AUFGABE |
Welche Zeilen der Einträge enthalten das Wort „many“? Ermittle sie und schreibe jede davon vollständig ab, wobei Groß- und Kleinschreibung zählt.

DATENTEIL |
+ + + + + + +

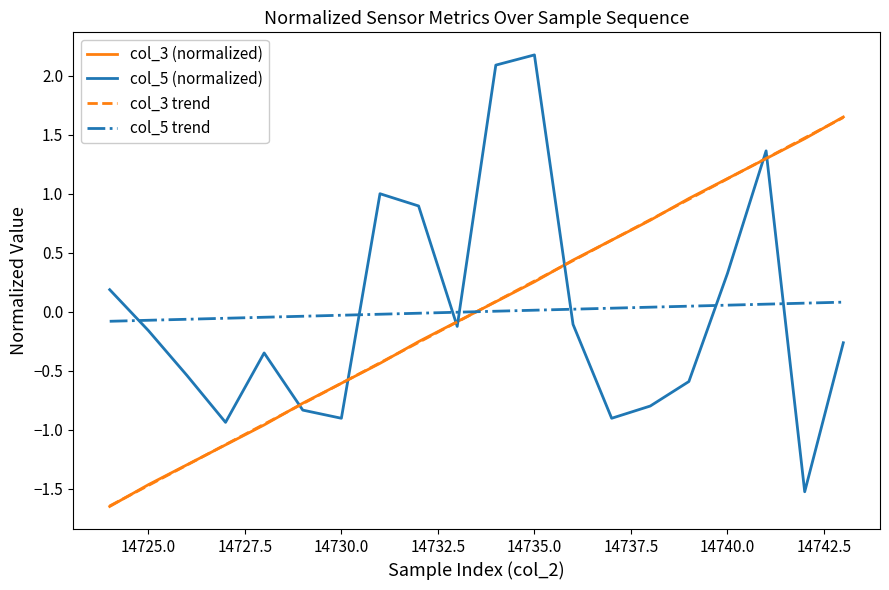

How many times do col_3 (normalized) and col_5 trend cross each other?

1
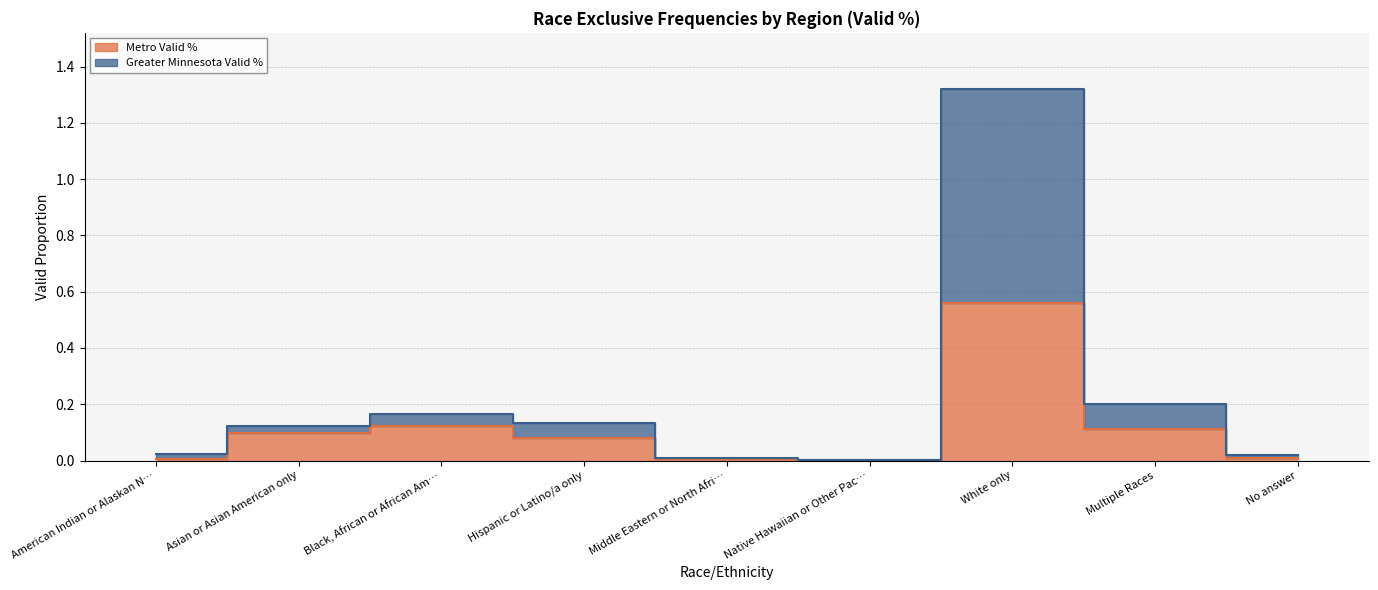

At which label does Metro Valid % reach its peak?

White only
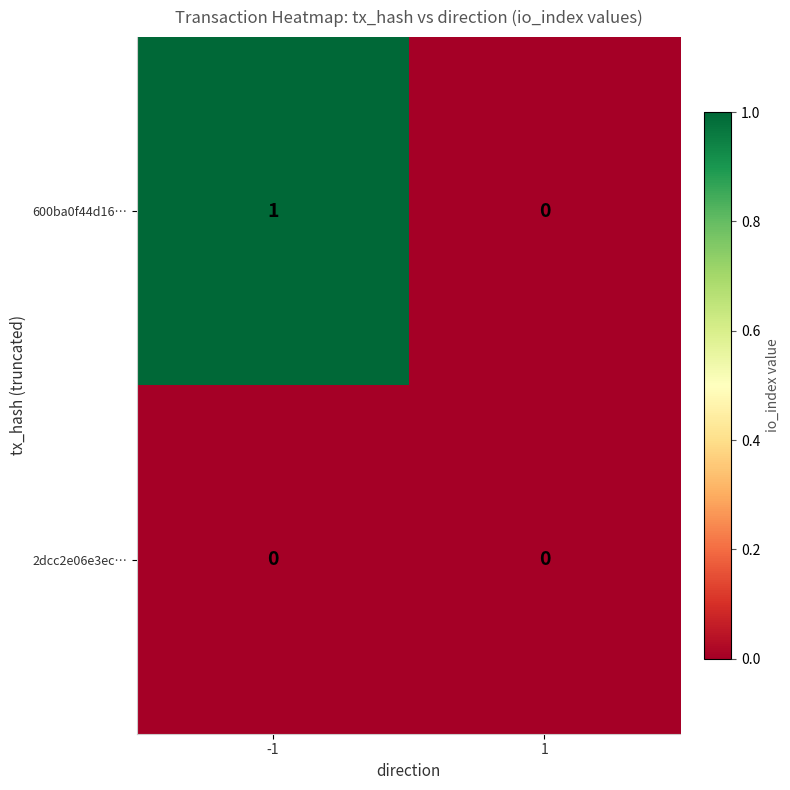

Is it true that 2dcc2e06e3ec… equals 0 at -1?

True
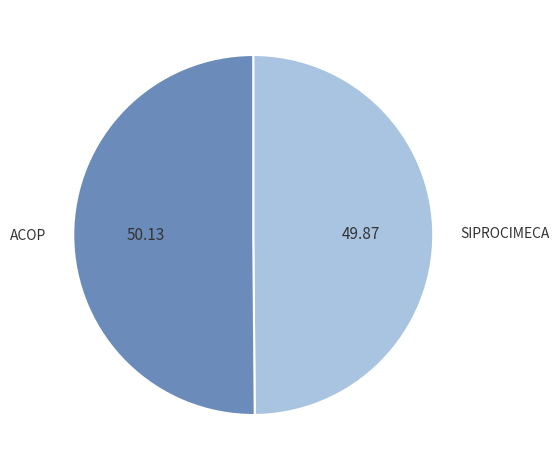

Approximately how many times larger is the value at ACOP compared to SIPROCIMECA?

1.0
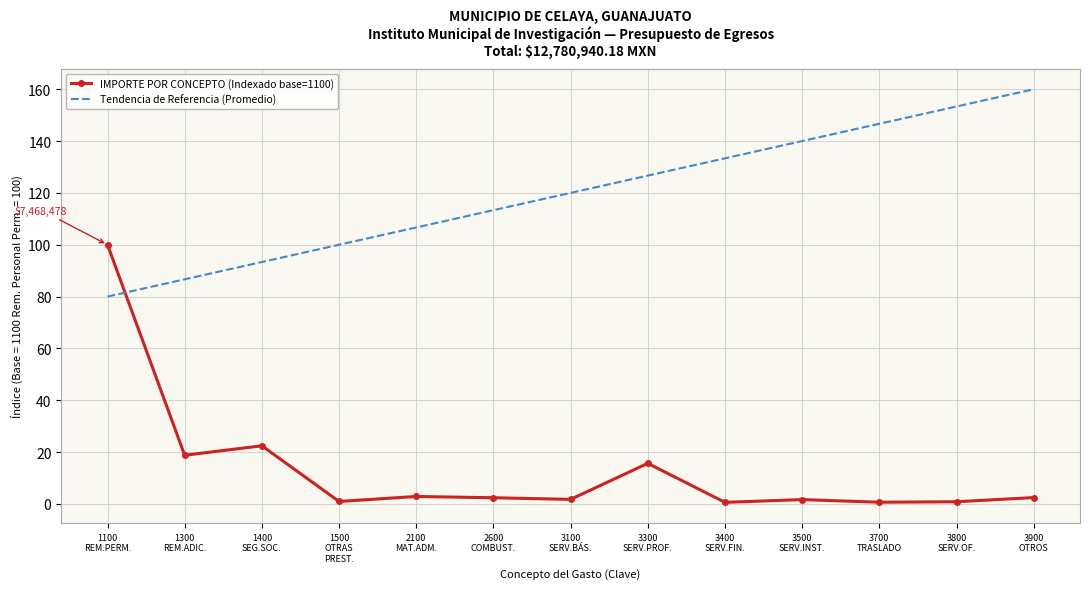

List the series in order of their peak value, highest first.

Tendencia de Referencia (Promedio), IMPORTE POR CONCEPTO (Indexado base=1100)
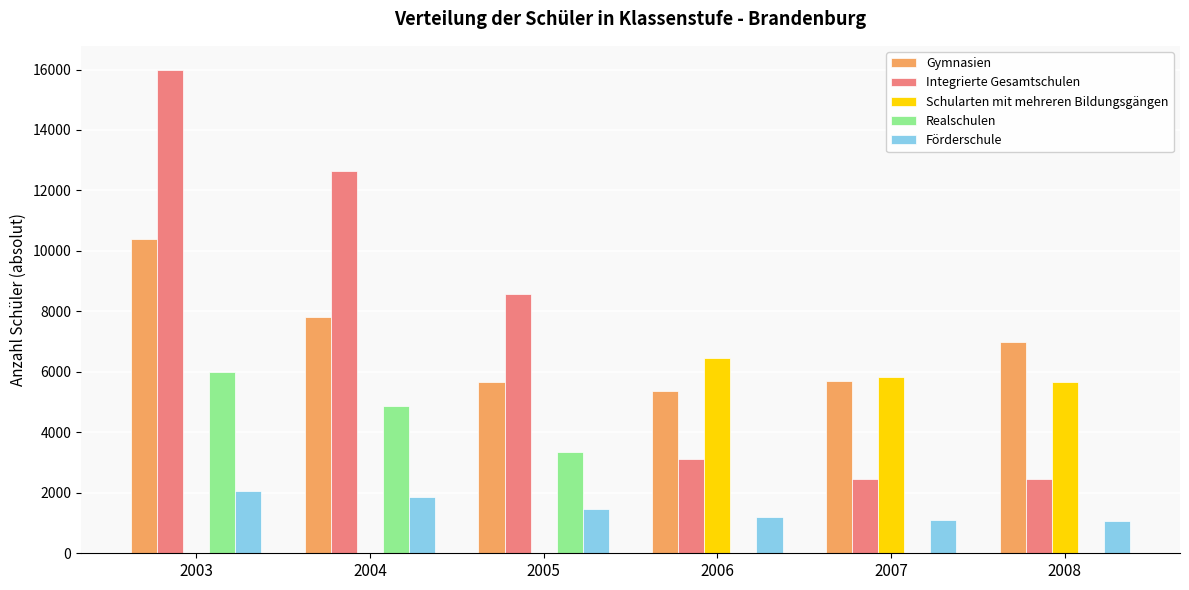

What is the sum of all Förderschule values?

8753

+ + + + + + +

ERGEBNIS |
How many times do col_3 (normalized) and col_5 trend cross each other?
Approximately how many times larger is the value at ACOP compared to SIPROCIMECA?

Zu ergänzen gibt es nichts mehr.